Accordingly, Manka Heise, Birte Meier and Christian Esser are to set up a new investigative unit in Berlin from the summer.
As is typical for the new structures at RTL, the team should work cross-media for all of the group's offerings – including, for example, the »Stern«.
Manka Heise, Birte Meier and Christian Esser have received many awards for their work, and RTL proudly lists the awards in its announcement because the aim is to strengthen the journalistic profile.
The expansion of the investigative area is "an important strategic building block for RTL News and our new cross-media structure," said Stephan Schmitter, Managing Director of RTL News and Chief Journalistic Content Officer of RTL Germany.

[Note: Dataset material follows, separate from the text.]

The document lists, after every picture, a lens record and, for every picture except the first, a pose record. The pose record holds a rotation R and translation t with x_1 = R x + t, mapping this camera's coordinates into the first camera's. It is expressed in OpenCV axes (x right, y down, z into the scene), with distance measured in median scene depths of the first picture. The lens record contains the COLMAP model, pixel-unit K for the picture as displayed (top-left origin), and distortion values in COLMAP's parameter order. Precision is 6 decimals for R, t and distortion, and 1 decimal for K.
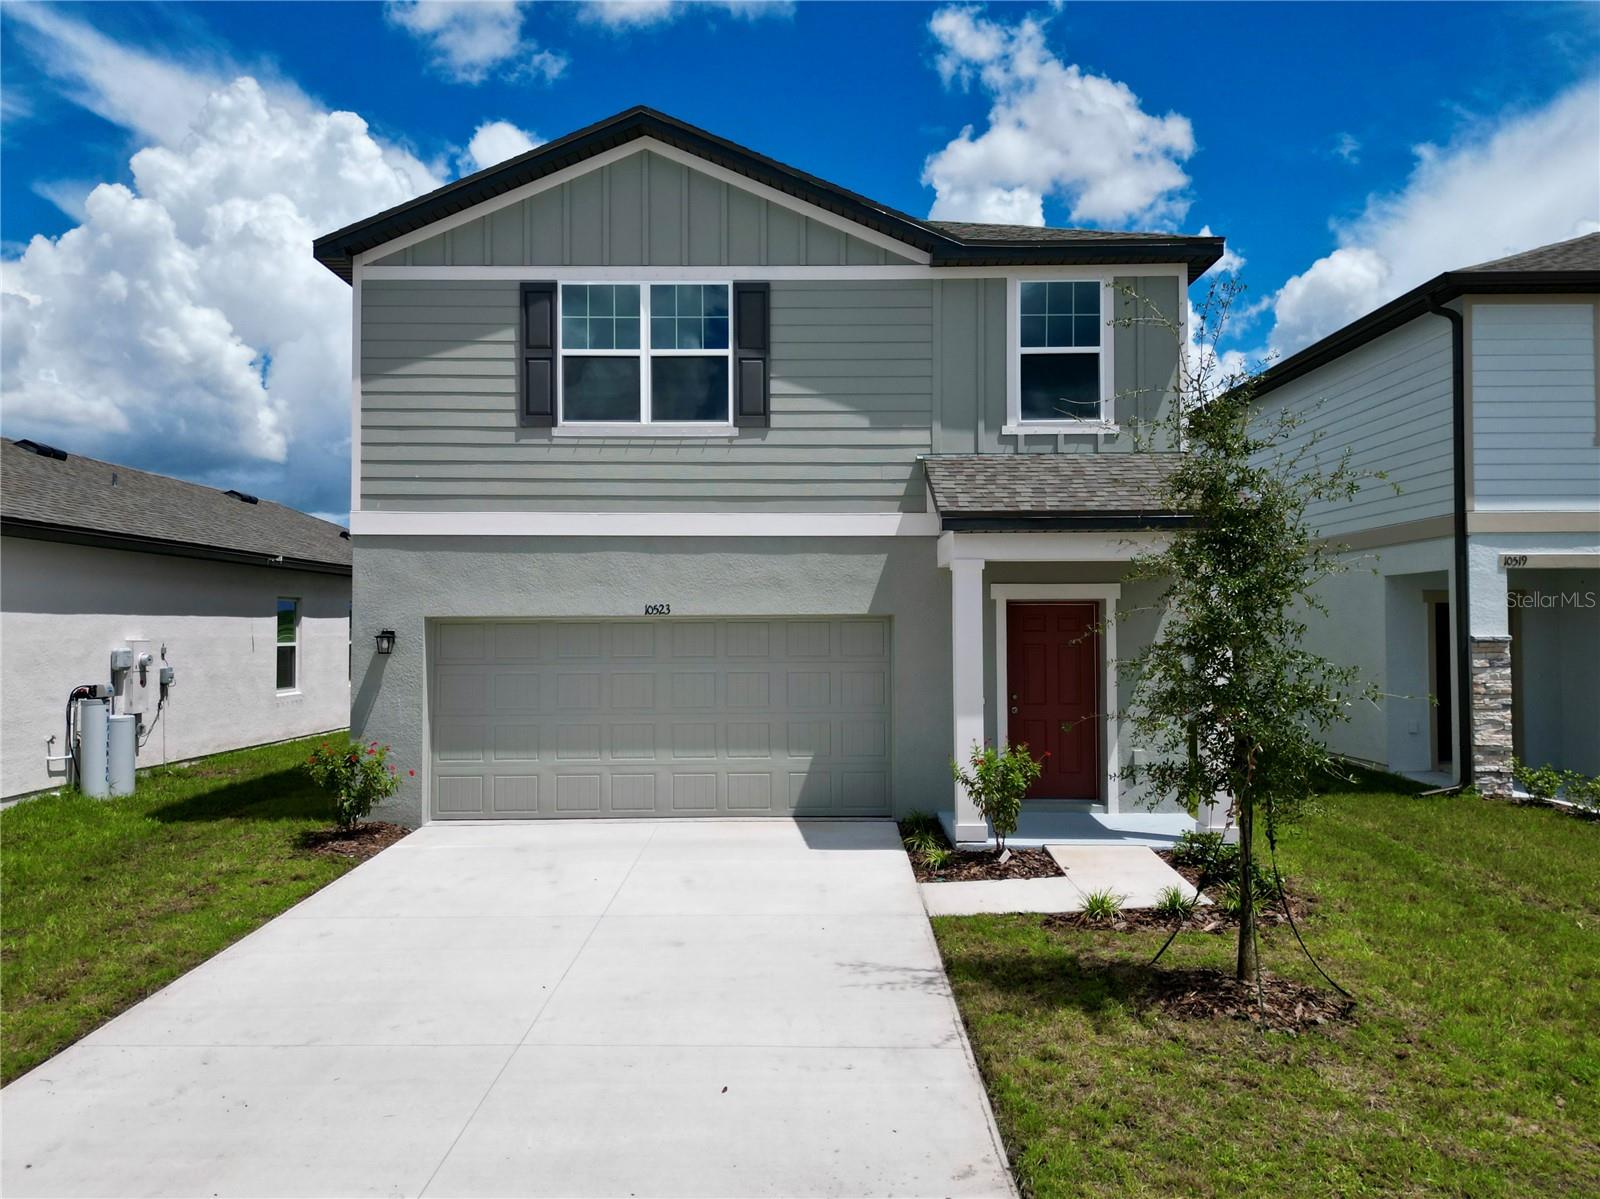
lens RADIAL K [[1201.3, 0, 800.0], [0, 1201.3, 599.5], [0, 0, 1]] dist [0.035368, -0.028458]
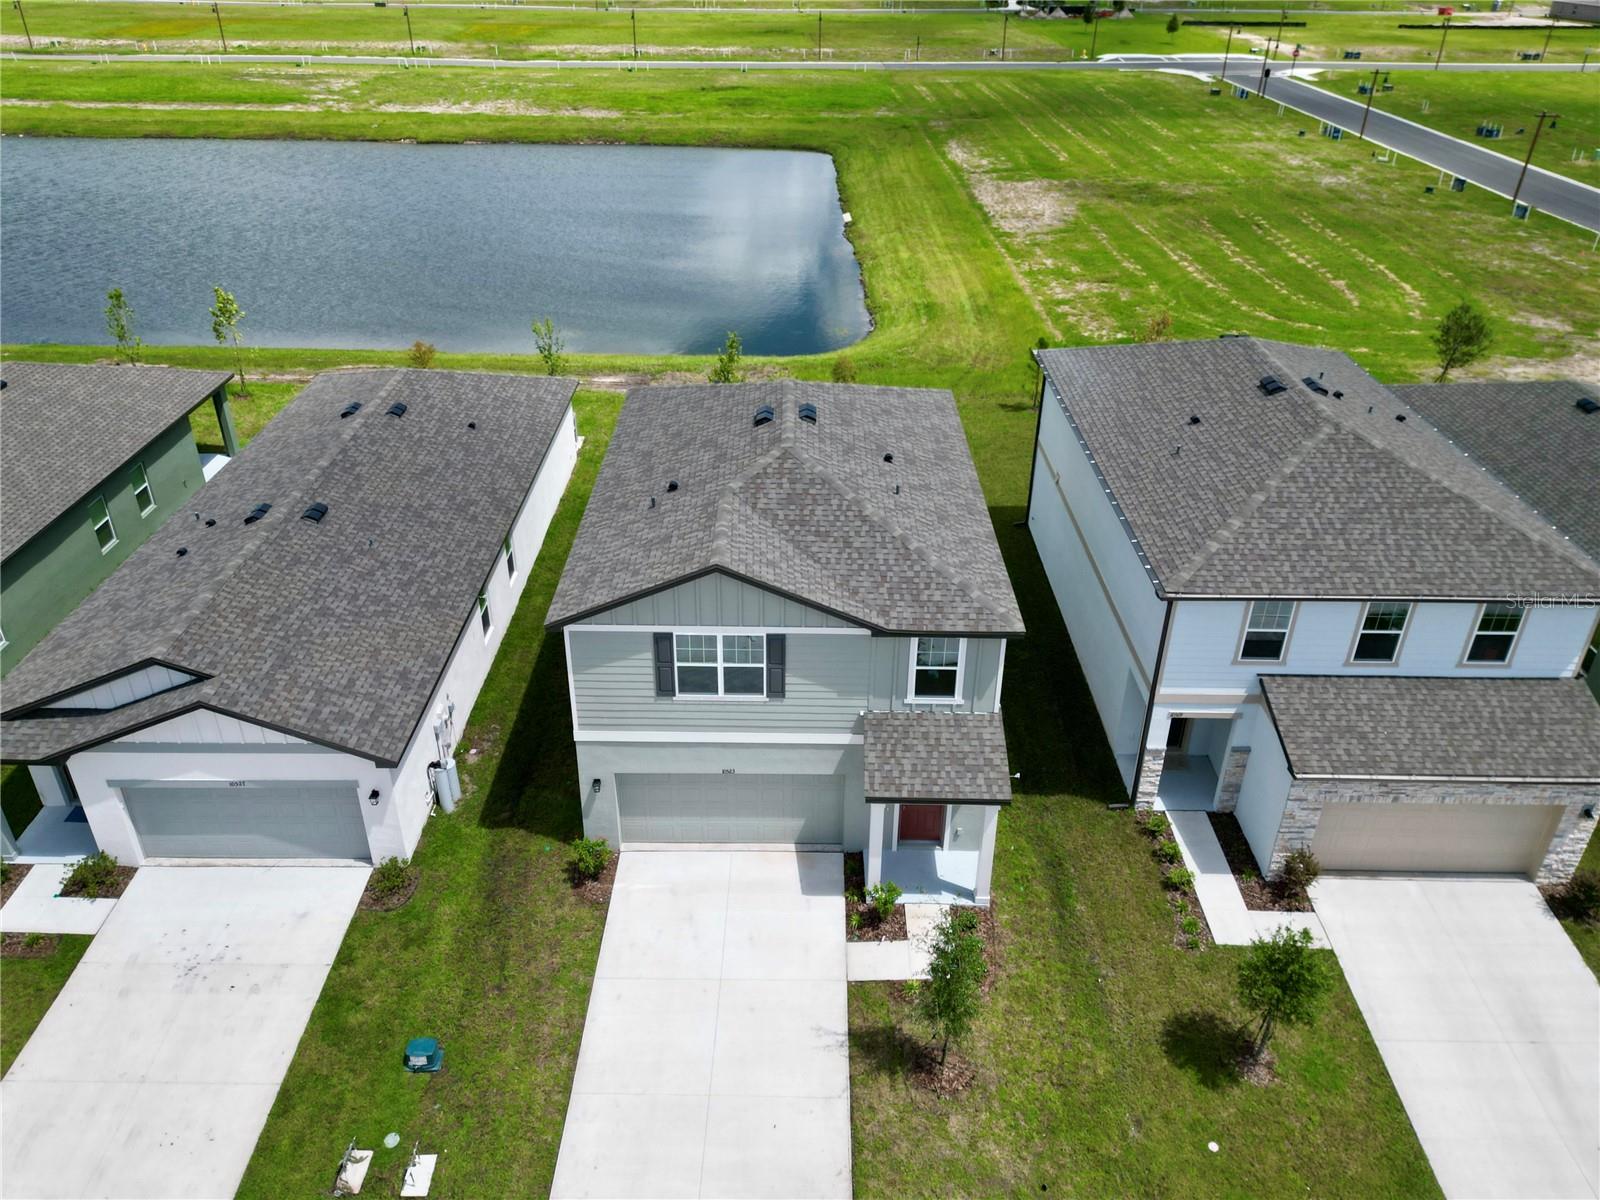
lens RADIAL K [[1105.4, 0, 800.0], [0, 1105.4, 600.0], [0, 0, 1]] dist [0.004145, -0.000399]
pose [[0.999919, 0.012187, 0.003571, -0.009409], [-0.012393, 0.875018, 0.483931, -1.147123], [0.002773, -0.483936, 0.875099, -0.487529]]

Gregor Peter Schmitz, one of the two editors-in-chief of reportage, documentation & investigative at RTL News and chairman of the editor-in-chief of Stern, is counting on the three newcomers and their team to "set the relevant topics that Germany is talking about".
Above all, Birte Meier has become known beyond the narrower circle of investigative journalism because the journalist, born in 1971, had sued ZDF: With the help of the Pay Transparency Act introduced in 2017, she wanted to prove that she was paid less than her male colleagues for the same work and qualifications - and Let this distance, called the gender Pay GAP.
According to the Society for Freedom Rights (GFF), which supported Birte Meier's complaint in court, the difference is said to have been around 1,200 euros in 2018 and 1,500 euros in 2019.
In order to even get salary information, Meier had to put in a lot of time in court proceedings.
The ZDF blocked itself against any information and was also right in the first instance: Meier, as a so-called permanent freelancer, was not an employee, but only employed as an employee - and therefore had no right to the information.
In 2020, the Federal Labor Court decided that freelancers could also invoke the Pay Transparency Act.
Her proceedings because of the unequal pay are ongoing, which is why she has filed a constitutional complaint with the Federal Constitutional Court.